A volte, ci si ritrova nel dilemma se rivelare o no aspetti delicati appresi sul lavoro, il cosiddetto «Whistleblowing».

Acqua in bocca o spifferare tutto

Il 2012 è stato un anno di scandali: il candidato al Consiglio federale Bruno Zuppiger avrebbe amministrato in modo infedele un’eredità, il direttore della Banca Nazionale Philipp Hildebrand tratto profitto da traffici di valuta e il conservatore di museo Christoph Mörgeli si è visto accusare di infrazione all’obbligo di lealtà e di prestazioni insufficienti. Tutte questioni venute a galla grazie anche a veri o presunti «Whistleblower ».

Questo termine viene dagli Stati Uniti, dove «Whistleblowing» sta per fischiare, o suonare il fischietto. Da noi, il termine può quindi essere tradotto in modo abbastanza appropriato con «spifferare». Nel contesto di un rapporto di lavoro, lo «spifferatore » è colui che rivela pratiche illegali o eticamente scorrette alle persone competenti interne all’- azienda, oppure ad enti esterni, quali autorità, associazioni di interesse o anche all’opinione pubblica. L’intensificazione della frequenza di questi episodi è sintomatica di un’- esigenza dei dipendenti di segnalare situazioni incresciose nella propria azienda. Agire in modo avventato o precipitoso può però significare per i coraggiosi dipendenti all’origine della segnalazioni trovarsi a loro volta imputati di inosservanza delle disposizioni interne nel corso di procedimenti disciplinari o penali. Di cosa bisogna pertanto tener conto?

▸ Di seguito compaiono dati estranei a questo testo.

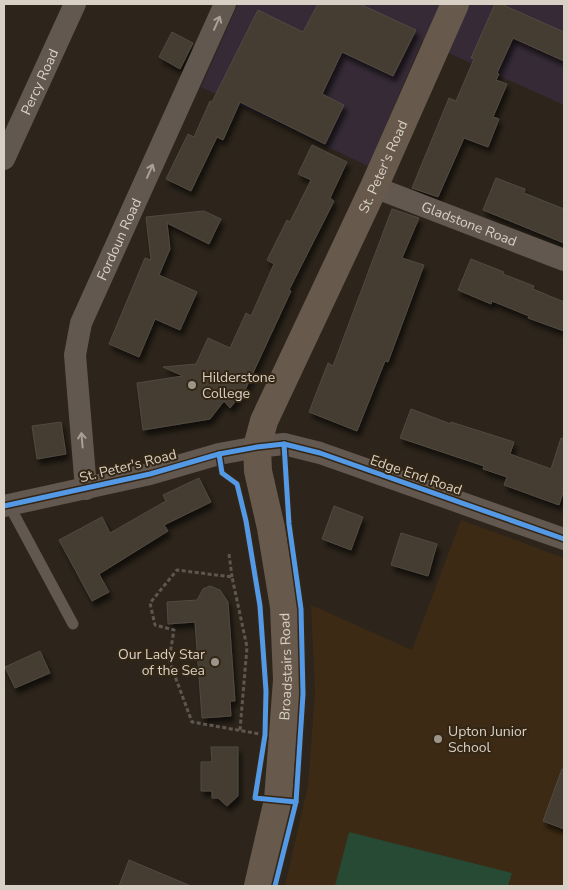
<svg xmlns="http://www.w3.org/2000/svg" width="568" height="890" viewBox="0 0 568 890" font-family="'Nunito Sans',sans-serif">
<defs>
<filter id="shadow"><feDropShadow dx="3" dy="5.5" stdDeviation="2.5" flood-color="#0009"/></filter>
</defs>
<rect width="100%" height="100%" fill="#2d251b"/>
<path fill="#352a36" d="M238 4H564V105L422 41 368 166 201 87Z"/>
<path fill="#3c2a14" d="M461 520 564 558V886H285L308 785 315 692 311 605 412 650Z"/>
<path fill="#274a35" d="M349 832 512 873 508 886H335Z"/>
<g fill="#443c30" stroke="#514a42" filter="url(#shadow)">
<path d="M318 4H360L416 30 393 76 342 52 322 94 344 105 325 144 240 102 223 140 217 137 191 191 166 179 188 134 194 137 210 101 212 102 258 10 303 32Z"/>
<path d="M495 4H501L564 32V61L513 38 497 73 499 74 496 80 507 84 493 117 499 119 488 147 464 138 438 197 412 188 449 98 456 101 474 59 471 58Z"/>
<path d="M172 32 193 43 180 69 159 57Z"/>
<path d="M312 145 347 162 330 198 334 201 289 290 291 291 246 388 230 408 224 401 210 419 143 430 137 383 183 376 163 367 196 364 208 338 230 348 246 313 251 316 274 264 267 260 287 220 290 222 311 180 298 174Z"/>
<path d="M496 178 525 189 524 193 564 209V243L483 210Z"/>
<path d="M392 209 419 218 402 258 424 265 388 362 385 361 357 431 309 412 328 363 333 366Z"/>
<path d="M204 211 221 219 209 244 167 223 170 249 159 275 197 292 180 330 155 319 139 357 109 344 145 258 151 260 146 217Z"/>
<path d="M471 259 504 272 503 274 534 286 533 289 564 302V331L528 318 529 316 492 301 491 304 458 290Z"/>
<path d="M411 409 451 424V422L514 442 510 454 551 469 561 438 564 439V489L559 505 504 485 507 477 483 469 484 466 400 438Z"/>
<path d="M61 422 66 454 37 459 32 426Z"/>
<path d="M199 478 211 502 164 525 168 531 99 574 109 592 92 601 59 540 102 517 110 533 166 501 163 495Z"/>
<path d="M334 506 363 517 351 550 322 539Z"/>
<path d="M401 533 437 544 428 576 391 565Z"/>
<path d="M210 586 220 590 228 602 235 701H230L231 716 202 718 195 622 168 624 167 602 197 600 203 589Z"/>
<path d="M40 651 50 673 15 688 5 667Z"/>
<path d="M211 747H238V796L227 806 218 798H212V791H201V762H212Z"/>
<path d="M562 769H564V829L543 821Z"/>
<path d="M129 860 191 886H119Z"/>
</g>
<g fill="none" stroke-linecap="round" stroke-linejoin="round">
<g stroke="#5f574f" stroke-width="3" stroke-dasharray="4 2.5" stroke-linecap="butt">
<path d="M229 554 232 577"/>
<path d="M240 730 247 647 232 577 177 570 150 603 155 625 174 630 169 660 192 722 260 734"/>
</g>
<path stroke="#63584f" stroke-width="11" d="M9 505 73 624"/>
<g stroke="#63584f" stroke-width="22">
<path id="s1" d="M4 159 75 4"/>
<path id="s2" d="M374 187 564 260"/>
<path id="s3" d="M86 489 75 355 81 323 225 4"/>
<path d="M4 506 150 474 219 454 257 447 284 444 320 453 564 539"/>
</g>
<path stroke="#67594b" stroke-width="28" id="s4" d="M258 886 278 800 287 680 284 607 271 528 258 471 257 447 264 421 374 187 455 4"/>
<defs>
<g id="cycleway">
<path d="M219 454 222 473 237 484 246 521 260 606 266 691 265 735 255 798 296 802"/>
<path d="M4 506 150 474 219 454 257 447 284 444 320 453 564 539"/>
<path d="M275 886 296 802 303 694 301 609 289 524 284 444"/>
</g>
</defs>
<use href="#cycleway" stroke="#342614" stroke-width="8"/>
<use href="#cycleway" stroke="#5399e6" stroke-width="5"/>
</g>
<defs><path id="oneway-shaft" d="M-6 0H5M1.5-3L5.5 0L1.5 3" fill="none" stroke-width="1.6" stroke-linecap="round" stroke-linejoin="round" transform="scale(1.25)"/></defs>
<g stroke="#aaa096">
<use href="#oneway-shaft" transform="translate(217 23) rotate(-66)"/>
<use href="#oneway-shaft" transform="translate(150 171) rotate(-66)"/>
<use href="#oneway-shaft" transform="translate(82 440) rotate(-95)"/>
</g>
<g fill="#9d948a" stroke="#342614" stroke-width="2">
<circle cx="192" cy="385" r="5"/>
<circle cx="215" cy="662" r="5"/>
<circle cx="438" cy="739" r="5"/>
</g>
<g text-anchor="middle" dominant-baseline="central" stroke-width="4" stroke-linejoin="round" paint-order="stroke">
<g font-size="14" fill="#d9d0c5" stroke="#342614">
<text stroke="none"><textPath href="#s1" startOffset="85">Percy Road</textPath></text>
<text stroke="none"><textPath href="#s4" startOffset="752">St. Peter's Road</textPath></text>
<text stroke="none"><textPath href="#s2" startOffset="102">Gladstone Road</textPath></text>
<text stroke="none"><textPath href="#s3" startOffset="259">Fordoun Road</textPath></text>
<text transform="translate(128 466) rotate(-14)">St. Peter's Road</text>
<text transform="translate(416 475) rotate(19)">Edge End Road</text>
<text stroke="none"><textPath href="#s4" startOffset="222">Broadstairs Road</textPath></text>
</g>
<g font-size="14" fill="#d9d0c5" stroke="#342614" text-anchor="start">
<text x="202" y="377">Hilderstone<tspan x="202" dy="16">College</tspan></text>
<text x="205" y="654" text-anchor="end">Our Lady Star<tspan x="205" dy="16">of the Sea</tspan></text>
<text x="448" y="731">Upton Junior<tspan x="448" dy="16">School</tspan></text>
</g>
</g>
<rect width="568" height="890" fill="none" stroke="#d9d0c5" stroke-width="10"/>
</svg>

Non tutte le informazioni soggiacciono al segreto d’ufficio

La lavoratrice o il lavoratore deve di norma mantenere segrete le informazioni apprese nell’ambito della sua attività professionale e che il datore di lavoro vuole trattare come tali. Questa regola può essere infranta nel caso in cui vengano compromessi importanti interessi pubblici o di terzi, oppure in caso di un comportamento inaccettabile del datore di lavoro che rischia di danneggiare il lavoratore o le persone a lui sottoposte (per esempio, nel caso di gravi infrazioni delle norme per la prevenzione degli infortuni). È comunque importante che il o la dipendente non agisca d’impulso e mantenga sempre il senso della misura. Ciò implica che informi dapprima il datore di lavoro. Qualora questo passo non desse esito soddisfacente, per una mancata risposta in tempo utile, la segnalazione può essere rivolta all’autorità competente. Solo nei casi in cui non vi sia stato alcun riscontro da parte del datore di lavoro o dell’autorità, nemmeno dopo un sollecito, è pensabile per i casi più gravi rivolgersi all’opinione pubblica, per esempio tramite un comunicato stampa. Prima di denunciare pubblicamente queste situazioni, è quindi necessario aver dato fondo alle possibilità interne. Chi decide di rendere pubblici fatti o circostanze, si espone spesso a ritorsioni come discriminazioni, mobbing, trasferimenti o licenziamento e persino ad una denuncia per violazione del segreto d’ufficio. Sanzioni che spesso inducono lavoratrici e lavoratori a non rivelare le situazioni e i fatti che in azienda gli stanno a cuore. In un rapporto di lavoro di diritto pubblico, vi è la possibilità di contestare e di far annullare un licenziamento emesso per una denuncia scorretta di fatti o di circostanze inappropriate. La legge sul personale federale tutela anche da altre penalizzazioni a livello professionale.

Nel diritto privato del lavoro, per contro, anche in caso di contestazione giustificata di un licenziamento si ottiene al massimo un’indennità pari a sei mesi di stipendio.

Prospettive

In Svizzera, il problema della tutela dei Whistleblower è stato molto trascurato e per la lavoratrice o il lavoratore l’impossibilità di far annullare il licenziamento è una pillola amara che l’indennità di sei mesi al massimo non serve certo ad addolcire.

Il 2013 potrebbe però portare la concretizzazione della revisione del codice delle obbligazioni varata nel 2008, che prevede una maggior protezione dei Whistleblower, i quali non dovrebbero più essere considerati persone venute meno alla lealtà nei confronti della loro azienda, considerando per contro in misura maggiore la tutela degli interessi della collettività.